======== Provided material ========

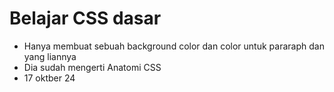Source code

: # Belajar CSS dasar

- Hanya membuat sebuah background color dan color untuk pararaph dan yang liannya
- Dia sudah mengerti Anatomi CSS
- 17 oktber 24
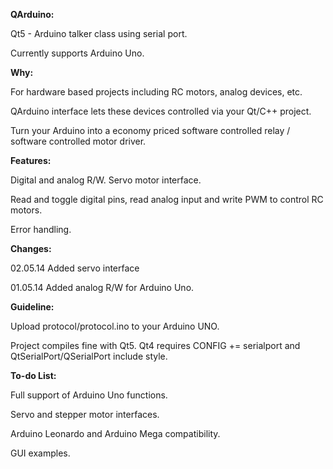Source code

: **QArduino:**

Qt5 - Arduino talker class using serial port.

Currently supports Arduino Uno.

**Why:**

For hardware based projects including RC motors, analog devices, etc.

QArduino interface lets these devices controlled via your Qt/C++ project.

Turn your Arduino into a economy priced software controlled relay / software controlled motor driver.

**Features:**

Digital and analog R/W. Servo motor interface.

Read and toggle digital pins, read analog input and write PWM to control RC motors.

Error handling.

**Changes:**

02.05.14 Added servo interface

01.05.14 Added analog R/W for Arduino Uno.

**Guideline:**

Upload protocol/protocol.ino to your Arduino UNO.

Project compiles fine with Qt5. Qt4 requires CONFIG += serialport and QtSerialPort/QSerialPort include style.

**To-do List:**

Full support of Arduino Uno functions.

Servo and stepper motor interfaces.

Arduino Leonardo and Arduino Mega compatibility.

GUI examples.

========

Using the material above, extract the line that contains "02.05.14 Added servo interface" and every line after it, exactly as given; stop at the last line.

02.05.14 Added servo interface

01.05.14 Added analog R/W for Arduino Uno.

**Guideline:**

Upload protocol/protocol.ino to your Arduino UNO.

Project compiles fine with Qt5. Qt4 requires CONFIG += serialport and QtSerialPort/QSerialPort include style.

**To-do List:**

Full support of Arduino Uno functions.

Servo and stepper motor interfaces.

Arduino Leonardo and Arduino Mega compatibility.

GUI examples.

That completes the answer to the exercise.